Andreach agrees. So, along with six other managers and analysts that run Manning & Napier’s Equity Series fund (EXEYX), he has placed big bets on companies with large global footprints. The team uses a bottom-up approach that isn’t tied to one style: They look at growth, cyclical, and deep-value plays.
The strategy works. Morningstar fund analysts write that EXEYX has produced outsized returns in a variety of buoyant markets, and has also held up better than nearly all its rivals in bear markets.
Through November 9, the five-star fund’s 10-year annualized return of 5.95% leads the S&P 500 by 6.39 percentage points, and bests its Morningstar rivals by 8.12 percentage points, placing it in the top 1% of its category.
The no-load fund, with $1 billion in assets, has an expense ratio of 1.05%, and minimum investment of $2,000.
Recently, we caught up with Andreach at his office in Fairport, New York. We talked about his top picks right now, including Google (GOOG), Monsanto (MON), and General Mills (GIS), and why he’s steering clear of the banks.
Minyanville: Explain the fund’s investment strategy for us.
Christian Andreach: We have three strategies. First, there is the “profile strategy”: We look at companies that have strong market positions, good growth prospects, and are selling at reasonable prices. We look to buy a stock when it is trading at around 20% below fair value.
Minyanville: And the second strategy?

■ **Data section**:
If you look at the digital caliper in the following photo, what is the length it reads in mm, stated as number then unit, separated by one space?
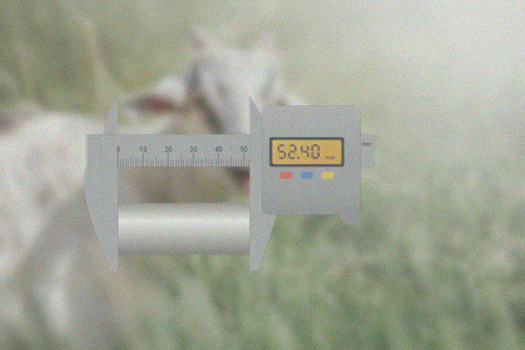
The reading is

■ **Explore the material**:
A: According to the Equity Series fund interview, what is the fund's minimum investment?
B: Carry the Equity Series fund interview forward from its last line.
The material has no connection to the Equity Series fund interview.

■ **Replies**:
A: $2,000

B:
Andreach: We employ something we call the “hurdle rate strategy.” It’s our strategy for investing in cyclical industries. Whenever returns are very high in an industry, competition comes in and that drives returns down below the hurdle rate, the break-even rate of return on investment. We like to invest when industry returns are low and capacity is exiting the business and sell when industry returns are high and capacity is turning into the business.
Minyanville: The final strategy?
Andreach: It’s our “bankable deal strategy.” This is our deep-value strategy. We estimate a fair value of an enterprise and look to buy it at $0.50 on the dollar. Price becomes its own catalyst. At a certain level, market forces come in and realize the value in the enterprise.Minyanville: You also target companies that benefit from the pain of their competitors. Elaborate on that for us.
Andreach: We might not be able to bank on the macro outlook providing a strong tailwind to business, but we might have identified a troubled competitor losing market share. So we can invest in the company on the other side, which is gaining. In sum, we are looking to capitalize on the companies that are exploiting the weakness of others.
Andreach: Exactly. It’s also why we like Southwest Airlines (LUV). We see them as the low-cost operator in the industry. Demand is still a wild card. In response, supply is coming out of the airline industry. That supply is coming out from Southwest competitors. So, when demand comes back, Southwest will be in an advantaged position — they didn’t cut back on supply, and they have a low-cost position that will help them with price.
Minyanville: Your holdings carry much less debt than the typical large growth fund.
Andreach: It’s a bi-product of our investment strategies. When we invest in a company, we will penalize that company in terms of the price we’re willing to pay for it if they have what we see as excess leverage. As a firm, we are biased against credit risk.
Minyanville: How important is management to you?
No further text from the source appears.